------ Source data ------

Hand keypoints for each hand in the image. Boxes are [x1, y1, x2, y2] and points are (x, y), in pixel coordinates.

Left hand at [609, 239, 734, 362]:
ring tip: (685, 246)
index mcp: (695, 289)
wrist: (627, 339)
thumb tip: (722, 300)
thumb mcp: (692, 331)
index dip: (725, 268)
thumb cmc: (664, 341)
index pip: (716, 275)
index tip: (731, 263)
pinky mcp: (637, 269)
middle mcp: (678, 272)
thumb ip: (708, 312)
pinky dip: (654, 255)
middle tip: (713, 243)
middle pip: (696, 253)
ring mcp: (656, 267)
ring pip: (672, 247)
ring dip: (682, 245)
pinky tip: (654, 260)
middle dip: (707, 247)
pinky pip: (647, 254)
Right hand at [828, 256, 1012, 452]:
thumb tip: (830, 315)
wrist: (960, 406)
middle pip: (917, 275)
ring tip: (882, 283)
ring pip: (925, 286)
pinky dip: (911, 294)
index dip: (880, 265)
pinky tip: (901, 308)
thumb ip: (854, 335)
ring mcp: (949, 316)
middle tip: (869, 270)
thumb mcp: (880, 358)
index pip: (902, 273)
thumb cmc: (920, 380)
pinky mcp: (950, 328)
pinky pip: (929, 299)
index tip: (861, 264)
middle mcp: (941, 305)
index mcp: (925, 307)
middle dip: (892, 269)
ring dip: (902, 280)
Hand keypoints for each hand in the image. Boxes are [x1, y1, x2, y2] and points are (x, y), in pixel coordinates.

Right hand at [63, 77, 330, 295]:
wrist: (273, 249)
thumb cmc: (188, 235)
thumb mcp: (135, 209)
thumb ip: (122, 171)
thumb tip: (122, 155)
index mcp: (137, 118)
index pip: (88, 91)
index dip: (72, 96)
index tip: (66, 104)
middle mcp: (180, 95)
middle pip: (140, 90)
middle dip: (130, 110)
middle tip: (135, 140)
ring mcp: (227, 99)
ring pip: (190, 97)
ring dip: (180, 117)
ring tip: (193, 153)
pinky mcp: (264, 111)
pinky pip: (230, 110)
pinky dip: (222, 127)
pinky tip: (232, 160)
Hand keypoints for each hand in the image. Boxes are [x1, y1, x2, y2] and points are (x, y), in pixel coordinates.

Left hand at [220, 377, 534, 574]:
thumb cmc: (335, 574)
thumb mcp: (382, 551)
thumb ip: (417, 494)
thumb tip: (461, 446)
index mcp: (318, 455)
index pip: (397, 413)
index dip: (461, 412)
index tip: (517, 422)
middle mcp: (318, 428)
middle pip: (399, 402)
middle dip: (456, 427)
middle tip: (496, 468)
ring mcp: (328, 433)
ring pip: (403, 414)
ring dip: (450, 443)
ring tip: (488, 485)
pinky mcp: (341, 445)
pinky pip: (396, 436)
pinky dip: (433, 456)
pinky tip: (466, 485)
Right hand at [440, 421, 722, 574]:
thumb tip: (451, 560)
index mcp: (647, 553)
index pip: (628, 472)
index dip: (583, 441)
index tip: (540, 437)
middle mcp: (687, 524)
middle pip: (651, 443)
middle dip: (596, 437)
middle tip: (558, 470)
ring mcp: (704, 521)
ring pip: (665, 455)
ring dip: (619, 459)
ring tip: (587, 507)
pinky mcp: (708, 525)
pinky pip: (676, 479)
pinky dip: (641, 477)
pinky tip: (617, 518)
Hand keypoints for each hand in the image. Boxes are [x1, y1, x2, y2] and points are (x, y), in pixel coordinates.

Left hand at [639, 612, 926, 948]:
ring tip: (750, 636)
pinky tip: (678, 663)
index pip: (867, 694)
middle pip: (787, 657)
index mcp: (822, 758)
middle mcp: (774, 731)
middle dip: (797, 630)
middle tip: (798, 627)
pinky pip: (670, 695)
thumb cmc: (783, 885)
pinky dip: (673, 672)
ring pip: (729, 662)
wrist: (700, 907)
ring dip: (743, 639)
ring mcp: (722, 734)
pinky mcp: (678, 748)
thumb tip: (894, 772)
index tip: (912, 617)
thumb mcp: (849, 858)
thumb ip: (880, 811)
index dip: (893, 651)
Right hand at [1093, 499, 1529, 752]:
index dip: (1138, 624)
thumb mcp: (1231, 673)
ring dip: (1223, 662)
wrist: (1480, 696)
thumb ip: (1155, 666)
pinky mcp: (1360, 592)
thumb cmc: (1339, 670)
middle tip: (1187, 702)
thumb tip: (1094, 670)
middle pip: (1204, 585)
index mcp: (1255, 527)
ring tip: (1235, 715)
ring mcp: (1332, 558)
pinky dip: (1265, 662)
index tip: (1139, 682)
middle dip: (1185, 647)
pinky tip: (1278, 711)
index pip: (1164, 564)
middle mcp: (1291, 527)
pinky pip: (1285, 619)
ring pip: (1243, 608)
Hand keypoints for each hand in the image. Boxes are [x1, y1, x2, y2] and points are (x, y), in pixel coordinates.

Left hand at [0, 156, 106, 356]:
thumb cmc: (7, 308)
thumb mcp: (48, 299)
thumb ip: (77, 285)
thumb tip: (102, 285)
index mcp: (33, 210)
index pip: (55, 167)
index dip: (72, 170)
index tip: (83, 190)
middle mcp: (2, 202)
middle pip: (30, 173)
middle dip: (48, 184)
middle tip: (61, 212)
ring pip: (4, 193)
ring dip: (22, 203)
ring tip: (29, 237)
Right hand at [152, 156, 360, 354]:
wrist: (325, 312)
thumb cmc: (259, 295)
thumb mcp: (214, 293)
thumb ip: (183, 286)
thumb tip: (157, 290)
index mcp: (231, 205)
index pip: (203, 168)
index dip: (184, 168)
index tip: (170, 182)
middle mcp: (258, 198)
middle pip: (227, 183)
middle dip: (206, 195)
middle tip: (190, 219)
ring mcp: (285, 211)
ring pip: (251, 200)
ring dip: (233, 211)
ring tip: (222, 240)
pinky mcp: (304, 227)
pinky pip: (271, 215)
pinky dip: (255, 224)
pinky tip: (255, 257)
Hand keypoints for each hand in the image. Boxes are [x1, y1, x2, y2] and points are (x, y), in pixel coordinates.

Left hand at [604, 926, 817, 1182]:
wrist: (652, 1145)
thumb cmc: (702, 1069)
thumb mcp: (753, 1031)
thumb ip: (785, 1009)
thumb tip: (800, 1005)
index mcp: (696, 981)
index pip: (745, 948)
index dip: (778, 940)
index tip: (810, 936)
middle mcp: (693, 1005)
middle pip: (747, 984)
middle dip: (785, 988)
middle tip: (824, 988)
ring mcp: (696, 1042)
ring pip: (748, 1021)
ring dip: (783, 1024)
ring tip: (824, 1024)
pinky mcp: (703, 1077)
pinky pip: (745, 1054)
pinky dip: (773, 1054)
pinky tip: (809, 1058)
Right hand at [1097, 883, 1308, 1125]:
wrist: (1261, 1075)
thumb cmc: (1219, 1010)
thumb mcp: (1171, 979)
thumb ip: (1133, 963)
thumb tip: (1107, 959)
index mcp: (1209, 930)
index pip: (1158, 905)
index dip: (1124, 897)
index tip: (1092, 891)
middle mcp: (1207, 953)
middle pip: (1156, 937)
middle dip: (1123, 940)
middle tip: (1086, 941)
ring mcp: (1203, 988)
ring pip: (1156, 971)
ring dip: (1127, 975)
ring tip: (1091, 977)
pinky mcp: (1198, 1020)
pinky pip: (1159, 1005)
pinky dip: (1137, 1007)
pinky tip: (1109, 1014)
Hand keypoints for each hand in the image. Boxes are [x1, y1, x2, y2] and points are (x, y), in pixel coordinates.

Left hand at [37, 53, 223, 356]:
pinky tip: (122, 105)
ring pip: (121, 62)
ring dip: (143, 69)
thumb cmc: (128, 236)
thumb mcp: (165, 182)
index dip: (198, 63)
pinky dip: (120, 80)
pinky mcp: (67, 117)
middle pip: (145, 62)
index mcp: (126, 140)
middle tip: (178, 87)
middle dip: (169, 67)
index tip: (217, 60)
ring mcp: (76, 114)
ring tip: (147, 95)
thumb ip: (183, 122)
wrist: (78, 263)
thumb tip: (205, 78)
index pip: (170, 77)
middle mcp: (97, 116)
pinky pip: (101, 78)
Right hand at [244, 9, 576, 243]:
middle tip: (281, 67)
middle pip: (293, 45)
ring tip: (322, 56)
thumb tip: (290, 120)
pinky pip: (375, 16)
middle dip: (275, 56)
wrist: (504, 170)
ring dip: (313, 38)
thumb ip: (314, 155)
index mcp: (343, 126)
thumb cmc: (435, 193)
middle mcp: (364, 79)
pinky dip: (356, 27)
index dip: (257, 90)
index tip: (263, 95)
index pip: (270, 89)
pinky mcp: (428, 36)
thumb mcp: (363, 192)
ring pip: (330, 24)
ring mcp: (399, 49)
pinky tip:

------

Task directions: Note how many lines in the data above contain "Left", then state that number alone.

Finished exercise: 6